Era un cáncer maligno de tercer grado. Le mentí, como había mentido a mi madre y a Tante Ni'mat, y a todas las demás pacientes con la misma enfermedad. Maldije el día en que entré en la Escuela de Medicina y acabé viendo a la gente sólo cuando estaban enfermos o agonizantes, viendo ojos que habían perdido todo su brillo y sólo contenían tristeza. Los ojos de Fatma habían sido miel pura, su voz potente cuando cantaba "Sé feliz, oh, corazón mío". Había soñado en convertirse en estrella del este, pero se había casado y su esposo le había construido una tumba de mármol en la que no estaba inscrito su nombre sino el de él: "Señora X, la esposa del señor X".
Fatma murió a los cuarenta y cinco años, a la misma edad que mi madre, y su nombre se hundió en el olvido.
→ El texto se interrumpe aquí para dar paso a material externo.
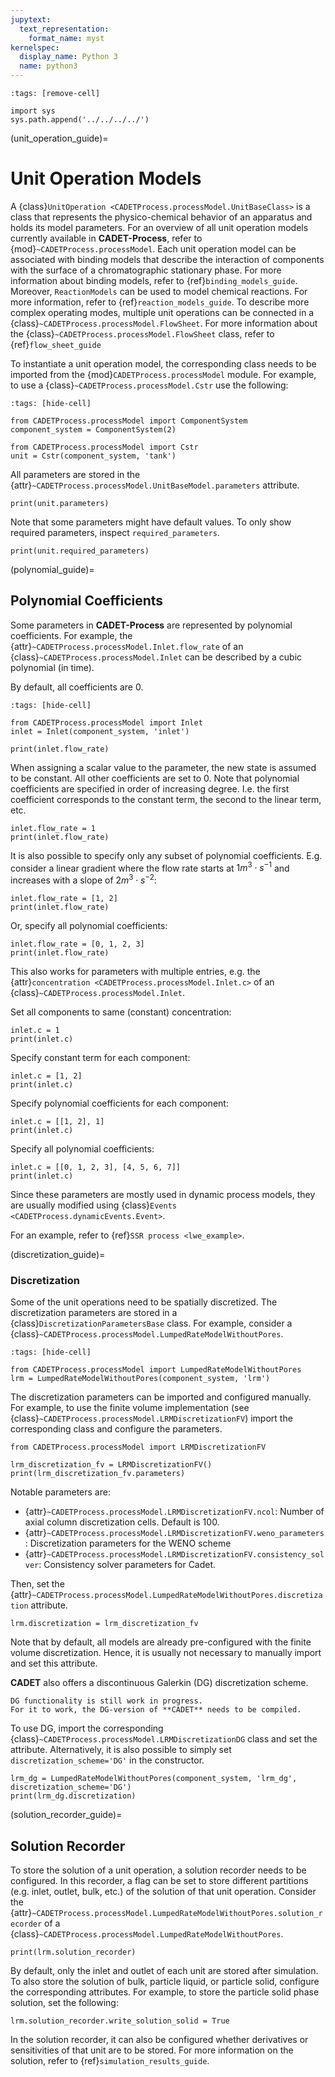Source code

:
 ```yaml
---
jupytext:
  text_representation:
    format_name: myst
kernelspec:
  display_name: Python 3
  name: python3
---
```


```{code-cell} ipython3
:tags: [remove-cell]

import sys
sys.path.append('../../../../')
```

(unit_operation_guide)=
# Unit Operation Models
A {class}`UnitOperation <CADETProcess.processModel.UnitBaseClass>` is a class that represents the physico-chemical behavior of an apparatus and holds its model parameters.
For an overview of all unit operation models currently available in **CADET-Process**, refer to {mod}`~CADETProcess.processModel`.
Each unit operation model can be associated with binding models that describe the interaction of components with the surface of a chromatographic stationary phase.
For more information about binding models, refer to {ref}`binding_models_guide`.
Moreover, `ReactionModels` can be used to model chemical reactions.
For more information, refer to {ref}`reaction_models_guide`.
To describe more complex operating modes, multiple unit operations can be connected in a {class}`~CADETProcess.processModel.FlowSheet`.
For more information about the {class}`~CADETProcess.processModel.FlowSheet` class, refer to {ref}`flow_sheet_guide`

To instantiate a unit operation model, the corresponding class needs to be imported from the {mod}`CADETProcess.processModel` module.
For example, to use a {class}`~CADETProcess.processModel.Cstr` use the following:

```{code-cell} ipython3
:tags: [hide-cell]

from CADETProcess.processModel import ComponentSystem
component_system = ComponentSystem(2)
```

```{code-cell} ipython3
from CADETProcess.processModel import Cstr
unit = Cstr(component_system, 'tank')
```

All parameters are stored in the {attr}`~CADETProcess.processModel.UnitBaseModel.parameters` attribute.
```{code-cell} ipython3
print(unit.parameters)
```

Note that some parameters might have default values.
To only show required parameters, inspect `required_parameters`.

```{code-cell} ipython3
print(unit.required_parameters)
```

(polynomial_guide)=
## Polynomial Coefficients

Some parameters in **CADET-Process** are represented by polynomial coefficients.
For example, the {attr}`~CADETProcess.processModel.Inlet.flow_rate` of an {class}`~CADETProcess.processModel.Inlet` can be described by a cubic polynomial (in time).

By default, all coefficients are $0$.

```{code-cell} ipython3
:tags: [hide-cell]

from CADETProcess.processModel import Inlet
inlet = Inlet(component_system, 'inlet')
```

```{code-cell} ipython3
print(inlet.flow_rate)
```

When assigning a scalar value to the parameter, the new state is assumed to be constant.
All other coefficients are set to $0$.
Note that polynomial coefficients are specified in order of increasing degree.
I.e. the first coefficient corresponds to the constant term, the second to the linear term, etc.

```{code-cell} ipython3
inlet.flow_rate = 1
print(inlet.flow_rate)
```

It is also possible to specify only any subset of polynomial coefficients.
E.g. consider a linear gradient where the flow rate starts at $1 m^3 \cdot s^{-1}$ and increases with a slope of $2 m^3 \cdot s^{-2}$:

```{code-cell} ipython3
inlet.flow_rate = [1, 2]
print(inlet.flow_rate)
```

Or, specify all polynomial coefficients:


```{code-cell} ipython3
inlet.flow_rate = [0, 1, 2, 3]
print(inlet.flow_rate)
```

This also works for parameters with multiple entries, e.g. the {attr}`concentration <CADETProcess.processModel.Inlet.c>` of an {class}`~CADETProcess.processModel.Inlet`.

Set all components to same (constant) concentration:

```{code-cell} ipython3
inlet.c = 1
print(inlet.c)
```

Specify constant term for each component:


```{code-cell} ipython3
inlet.c = [1, 2]
print(inlet.c)
```

Specify polynomial coefficients for each component:

```{code-cell} ipython3
inlet.c = [[1, 2], 1]
print(inlet.c)
```

Specify all polynomial coefficients:

```{code-cell} ipython3
inlet.c = [[0, 1, 2, 3], [4, 5, 6, 7]]
print(inlet.c)
```

Since these parameters are mostly used in dynamic process models, they are usually modified using {class}`Events <CADETProcess.dynamicEvents.Event>`.

For an example, refer to {ref}`SSR process <lwe_example>`.

(discretization_guide)=
### Discretization
Some of the unit operations need to be spatially discretized.
The discretization parameters are stored in a {class}`DiscretizationParametersBase` class.
For example, consider a {class}`~CADETProcess.processModel.LumpedRateModelWithoutPores`.

```{code-cell} ipython3
:tags: [hide-cell]

from CADETProcess.processModel import LumpedRateModelWithoutPores
lrm = LumpedRateModelWithoutPores(component_system, 'lrm')
```

The discretization parameters can be imported and configured manually.
For example, to use the finite volume implementation (see {class}`~CADETProcess.processModel.LRMDiscretizationFV`) import the corresponding class and configure the parameters.

```{code-cell} ipython3
from CADETProcess.processModel import LRMDiscretizationFV

lrm_discretization_fv = LRMDiscretizationFV()
print(lrm_discretization_fv.parameters)
```

Notable parameters are:
- {attr}`~CADETProcess.processModel.LRMDiscretizationFV.ncol`: Number of axial column discretization cells. Default is 100.
- {attr}`~CADETProcess.processModel.LRMDiscretizationFV.weno_parameters`: Discretization parameters for the WENO scheme
- {attr}`~CADETProcess.processModel.LRMDiscretizationFV.consistency_solver`: Consistency solver parameters for Cadet.

Then, set the {attr}`~CADETProcess.processModel.LumpedRateModelWithoutPores.discretization` attribute.

```{code-cell} ipython3
lrm.discretization = lrm_discretization_fv
```

Note that by default, all models are already pre-configured with the finite volume discretization.
Hence, it is usually not necessary to manually import and set this attribute.

**CADET** also offers a discontinuous Galerkin (DG) discretization scheme.

```{note}
DG functionality is still work in progress.
For it to work, the DG-version of **CADET** needs to be compiled.
```

To use DG, import the corresponding {class}`~CADETProcess.processModel.LRMDiscretizationDG` class and set the attribute.
Alternatively, it is also possible to simply set `discretization_scheme='DG'` in the constructor.

```{code-cell} ipython3
lrm_dg = LumpedRateModelWithoutPores(component_system, 'lrm_dg', discretization_scheme='DG')
print(lrm_dg.discretization)
```

(solution_recorder_guide)=
## Solution Recorder
To store the solution of a unit operation, a solution recorder needs to be configured.
In this recorder, a flag can be set to store different partitions (e.g. inlet, outlet, bulk, etc.) of the solution of that unit operation.
Consider the {attr}`~CADETProcess.processModel.LumpedRateModelWithoutPores.solution_recorder` of a {class}`~CADETProcess.processModel.LumpedRateModelWithoutPores`.

```{code-cell} ipython3
print(lrm.solution_recorder)
```

By default, only the inlet and outlet of each unit are stored after simulation.
To also store the solution of bulk, particle liquid, or particle solid, configure the corresponding attributes.
For example, to store the particle solid phase solution, set the following:

```{code-cell} ipython3
lrm.solution_recorder.write_solution_solid = True
```

In the solution recorder, it can also be configured whether derivatives or sensitivities of that unit are to be stored.
For more information on the solution, refer to {ref}`simulation_results_guide`.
No había hecho nada con su vida, sólo pasó las horas esperando en una casa lujosa, recordando los viejos sueños.
Samia, mi tercera amiga del internado, siempre fue callada, los labios fuertemente apretados, sin sonreír. Si nos sentábamos bajo la luna hablando de nuestros sueños o recordando nuestro primer amor, nos lanzaba cínicas miradas. No creía en sueños, o en el amor, o en las fantasías de nuestra imaginación. "El país está pasando por una importante crisis -solía decir-, y vosotras seguís viviendo en un mundo imaginario. Eso sólo es romanticismo infantil". [...]
Pero una mañana su voz resonó en el dormitorio y la oímos decir: "Mañana habrá una gran manifestación en la que participarán todos los colegios. Nuestra escuela debe unirse, porque es una manifestación patriótica, una manifestación nacional".
"Una manifestación patriótica." Esas palabras resonaron en mis oídos con la voz de mi padre.»
[El texto pertenece a la edición en español de RBA Coleccionables, 2004, en traducción de Patricia Nunes. ISBN: 84-473-3453-8.]